Flowers, produced from the axils of, and above, the upper stem leaves are 1.6-2.1 x 1.7- 2.3 cm wide. Flower petals are white on their inside but can age to pale mauve, the three lower petals with yellow at the base and all veined with purple or pink-purple guidelines. All petals are darkly purple, red-violet or even pink on the back that can show through the petals. The inside surface of the upper two petals may be purplish at the base; lateral petals have very short, clavate, colorless hairs at the throat. The lowest petal end is truncate to slightly emarginate, but looks pointed when it is folded down the middle. The petal spur is pale green to yellow-green, 1.0 mm long x 2.5 mm wide. The stigmatic head is indented, and with hairs on back and sides of head. Rarely there is an all-white flowered plant, or one with pink marking instead of dark purple. The calyx is 4.5 mm long; sepals tapered, green with purple, purple midline, tip blunt with an obvious terminal gland; appendages rounded, thick.
Seed pods are axillary, round, trigonous, 5–8.5 mm, with short flaring to recurved sepals, both capsule and sepals green to purple. Seeds dark brown to black, 2.3-2.7 x 1.5 mm.
V. cuneata grows in serpentine soil and in well-drained clay to sandy loams, in full sun to part shade, often near V. adunca, V. hallii and V. lobata. Few plant species adapt to life in the harsh soils derived from serpentinite rocks, rich in heavy metals (magnesium, iron, chromium and nickel). Calcium is also so tightly bonded that it is unavailable. These red-rock areas of apparent semi-desert are scattered throughout the ancient Klamath Mountains and are easily visible because the rock weathers to an impoverished orange soil. They are sparsely populated with distinctively poor vegetation, greyish dwarf trees, sparse yellow bunch grasses and vivid wildflowers. Winter precipitation is high, partly as snow. Little springs and seeps provide good water supply to the fine clay soil during spring. The serpentine area trees are slow-growing: Arbutus menziesii (madrone), Arctostaphylos viscida (manzanita), Pinus jeffreyi (Jeffrey pine) and Libocedrus decurrens (dwarfed incense cedars) and Quercus garryana (oak). Non-serpentine habitats of V. cuneata are slightly acid to neutral sandy or clay loam with Arctostaphylos patula, Pinus ponderosa (yellow pine), Pseudotsuga menziesii (Douglas fir), Quercus kelloggii.

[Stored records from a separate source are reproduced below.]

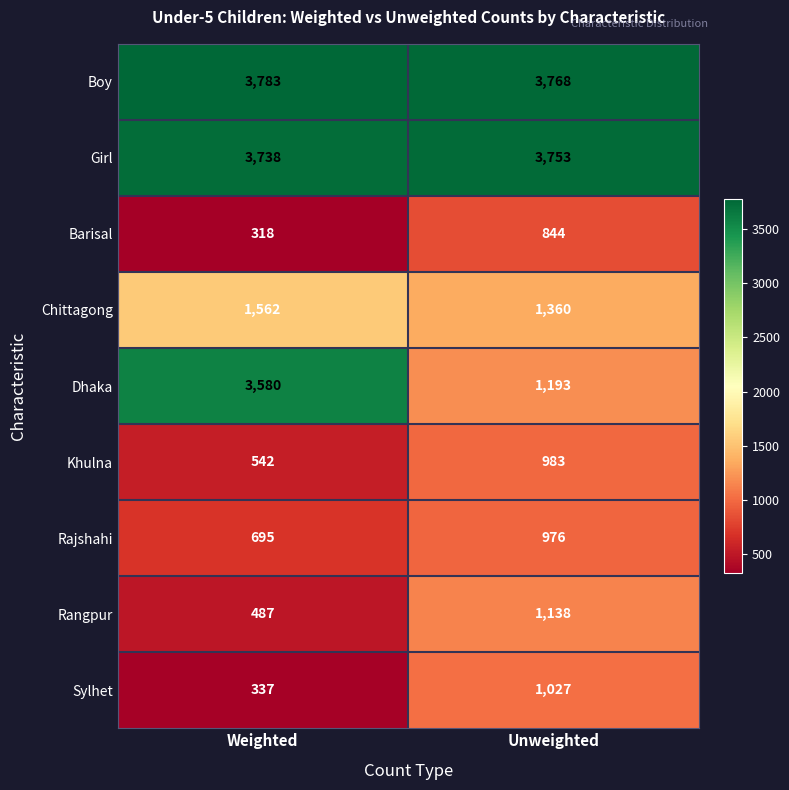

Reading right to left, transcribe all the data shown in this chart.

Boy: 3768	3783
Girl: 3753	3738
Barisal: 844	318
Chittagong: 1360	1562
Dhaka: 1193	3580
Khulna: 983	542
Rajshahi: 976	695
Rangpur: 1138	487
Sylhet: 1027	337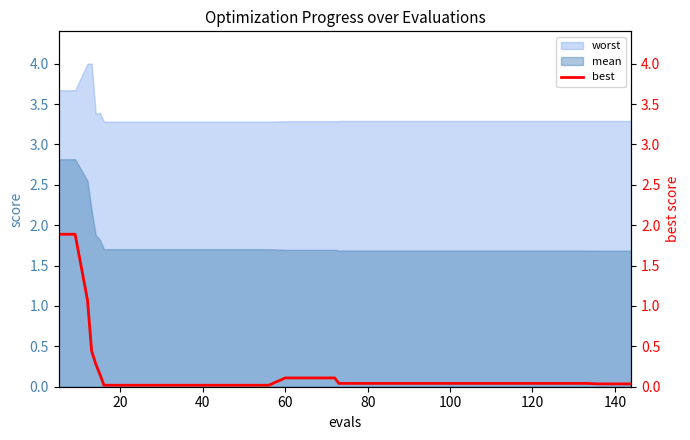

True or false: worst and mean cross at least once.

False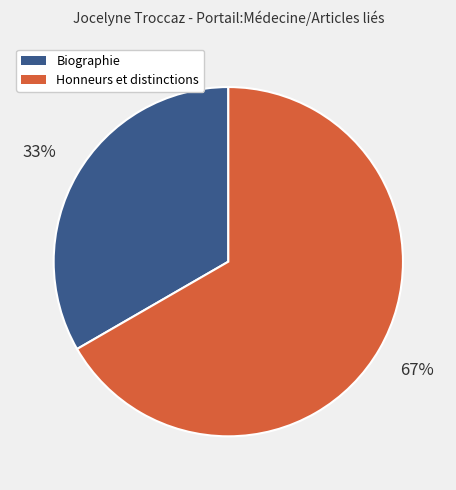

Is Honneurs et distinctions the majority of the pie?

Yes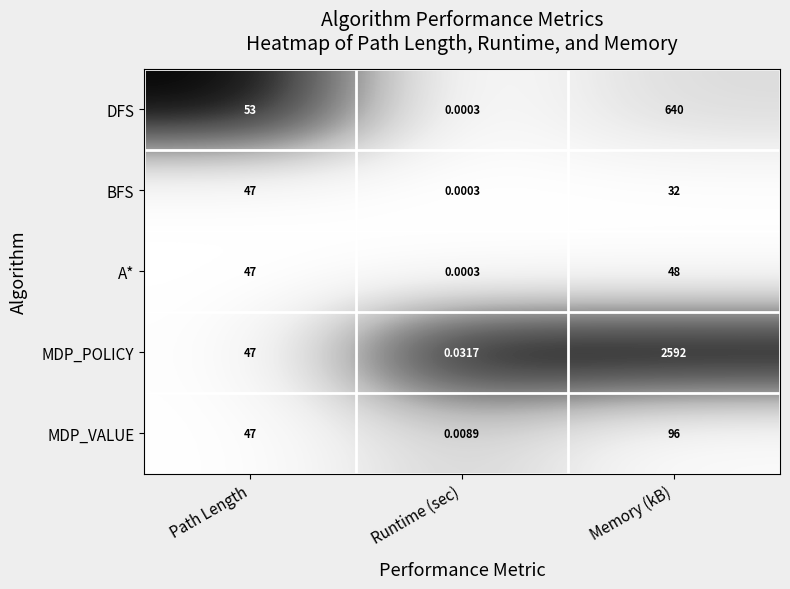

At Memory (kB), list the series in order from smallest to largest.

BFS, A*, MDP_VALUE, DFS, MDP_POLICY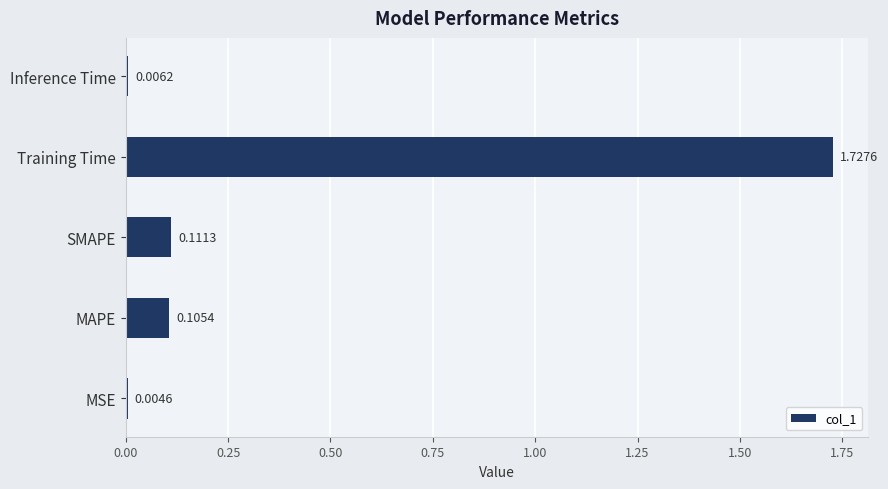

What is the sum of the values at Training Time and MAPE?

1.8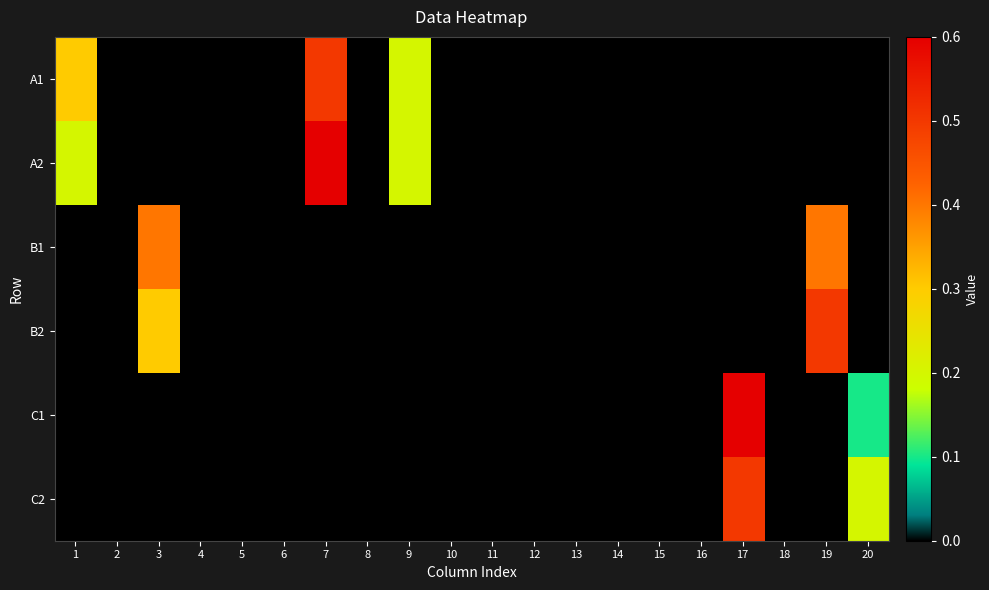

Which has a higher value, 20 or 5?

20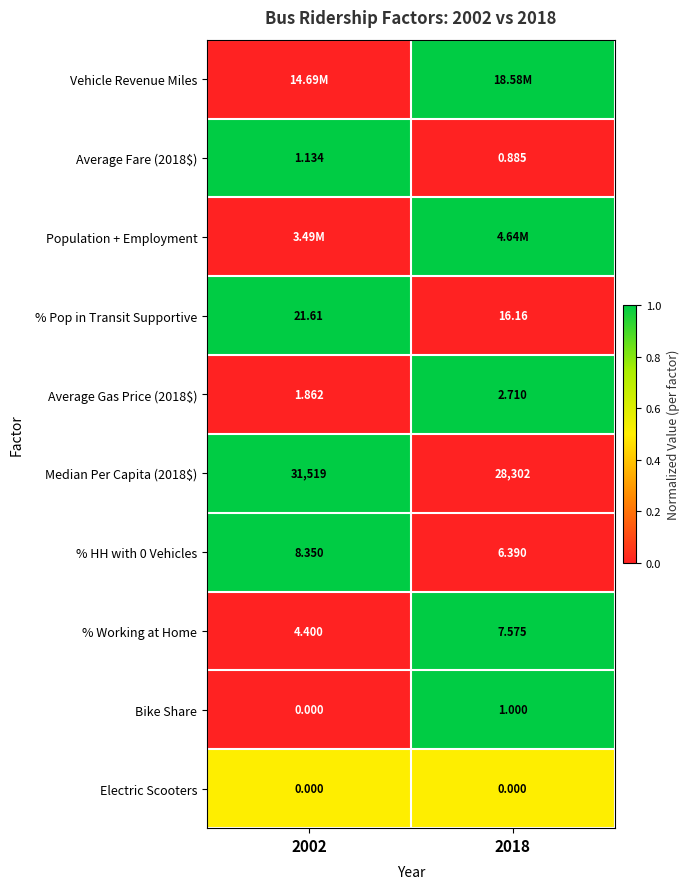

Between 2002 and 2018, which is larger?

2018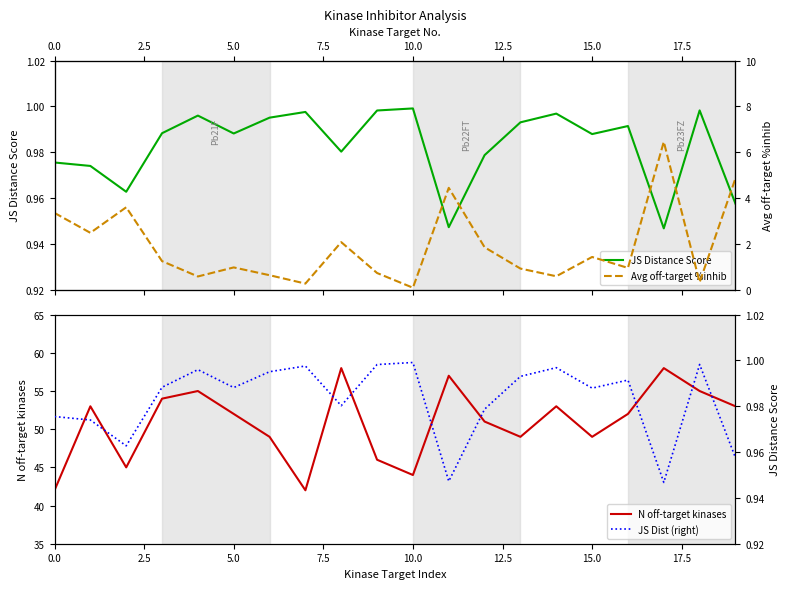

What are all the series names shown in the legend?

JS Distance Score, N off-target kinases, Avg off-target %inhib, JS Dist (right)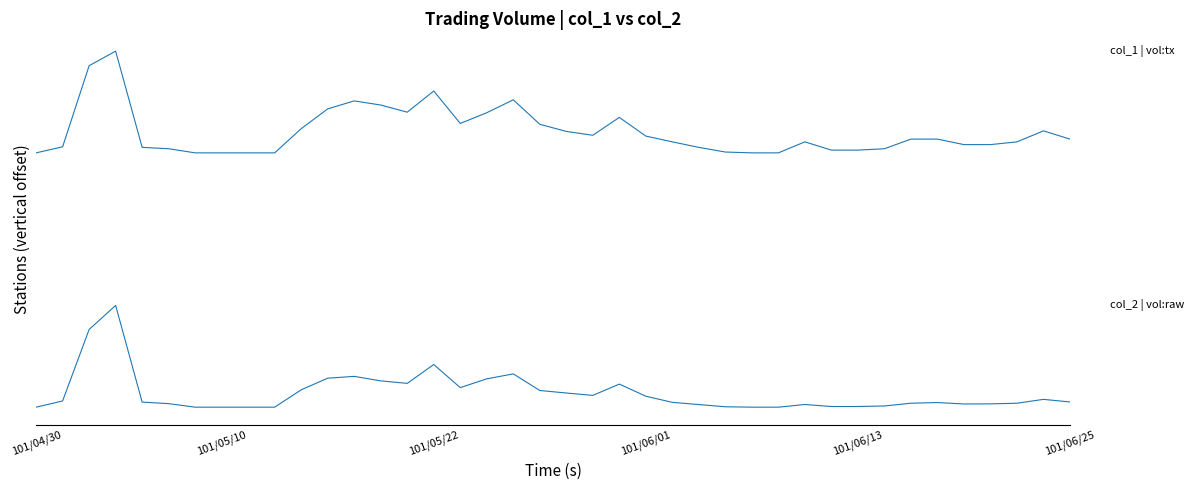

Does the chart display data point markers on the line(s)?

No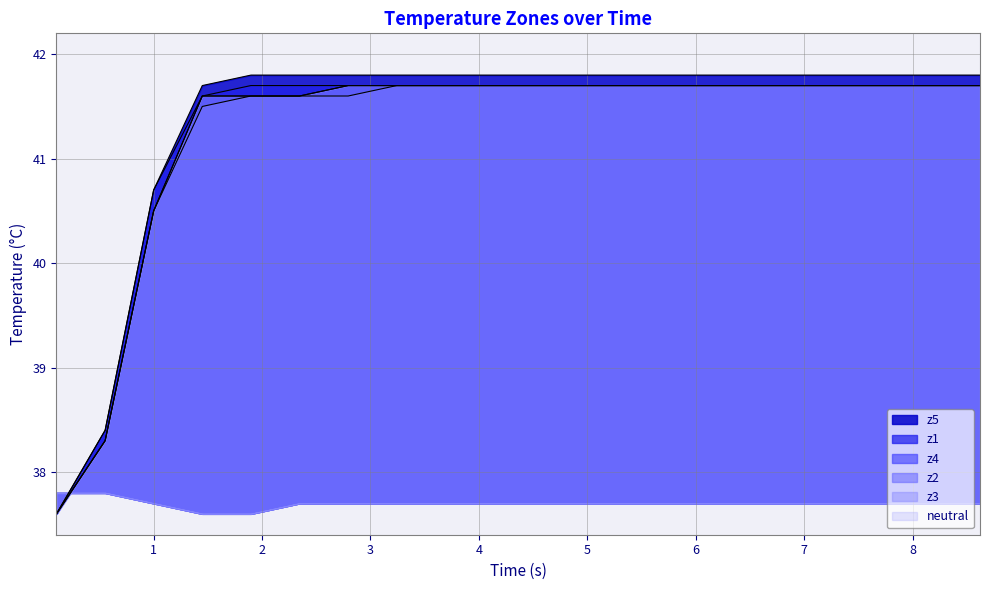

Is the value of z2 at z5 greater than the value of z3 at z4?

No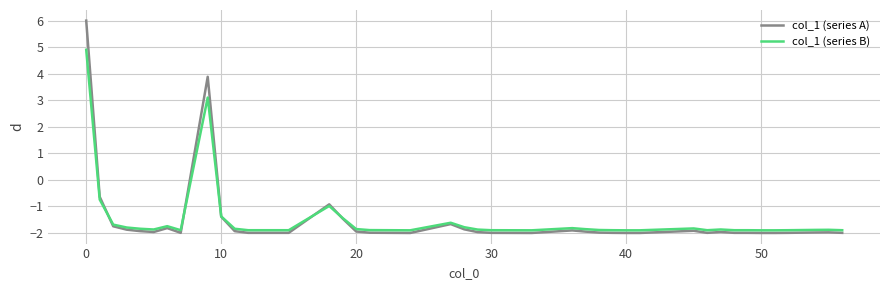

Which series has the largest range (max minus min)?

col_1 (series A)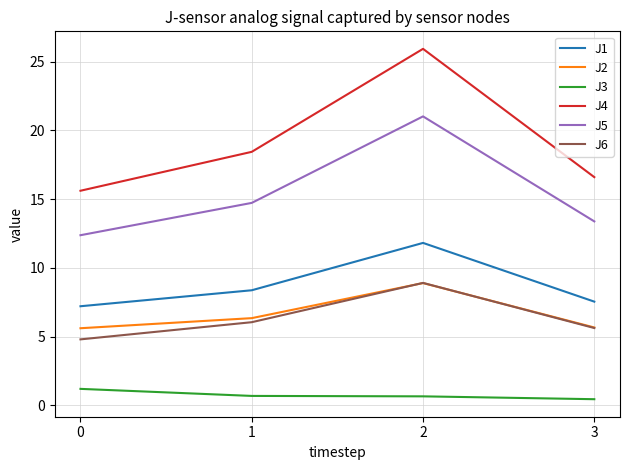

True or false: J3 has more than 1 points higher than both neighbors.

False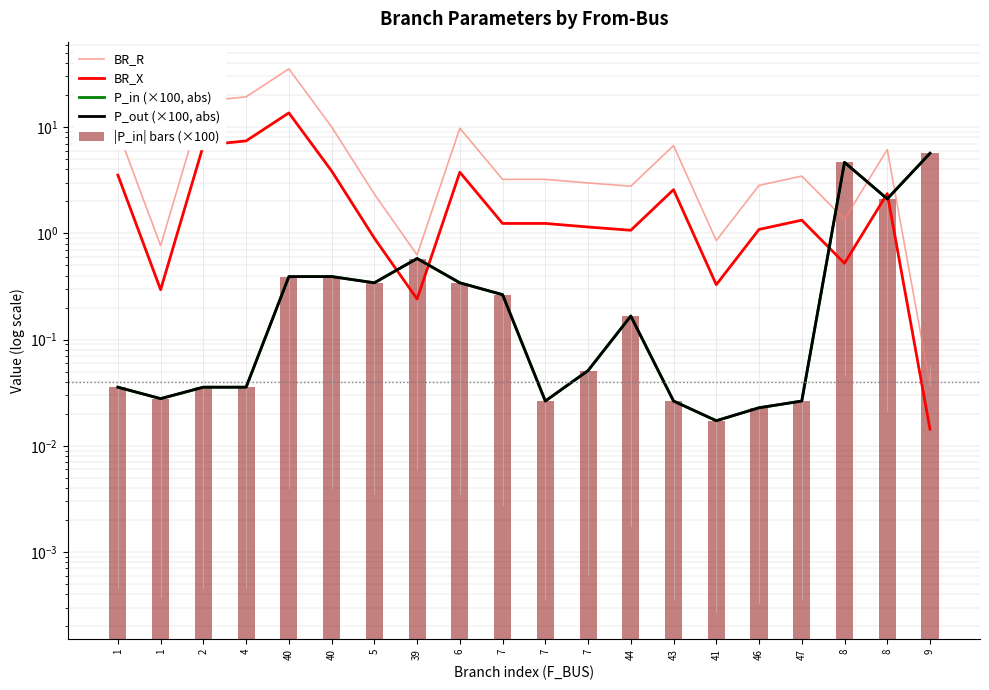

What is the label of the 5th bar from the left?

40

Range: Northwestern California: Del Norte, Humboldt, Mendocino, Shasta, Siskiyou & Trinity Counties. Southwestern Oregon: Josephine Co.
Elevation: 600–2200 m, a higher altitude range than V. ocellata.
Nomenclature and Taxonomy:
V. cuneata S. Watson
Proc. Am. Acad. 14: 290, 1879.
Section Chamaemelanium Becker, subsection Canadenses (Marcussen, 2011).
V. cuneata is a diploid species, 2n=2x=12, where x is the base chromosome number.
First collected by Volney Rattan in June, 1878, south of the Trinity River, Humboldt Co. California, and described by Watson. It is closely related to V. ocellata and to V. flettii, and may be considered the connecting link between them.
Molecular data have put the narrowly distributed western US endemics together in one small group at the base of the evolutionary tree of subsection Canadenses, suggesting a western coastal or near-coastal ancestor (Ballard, 1999).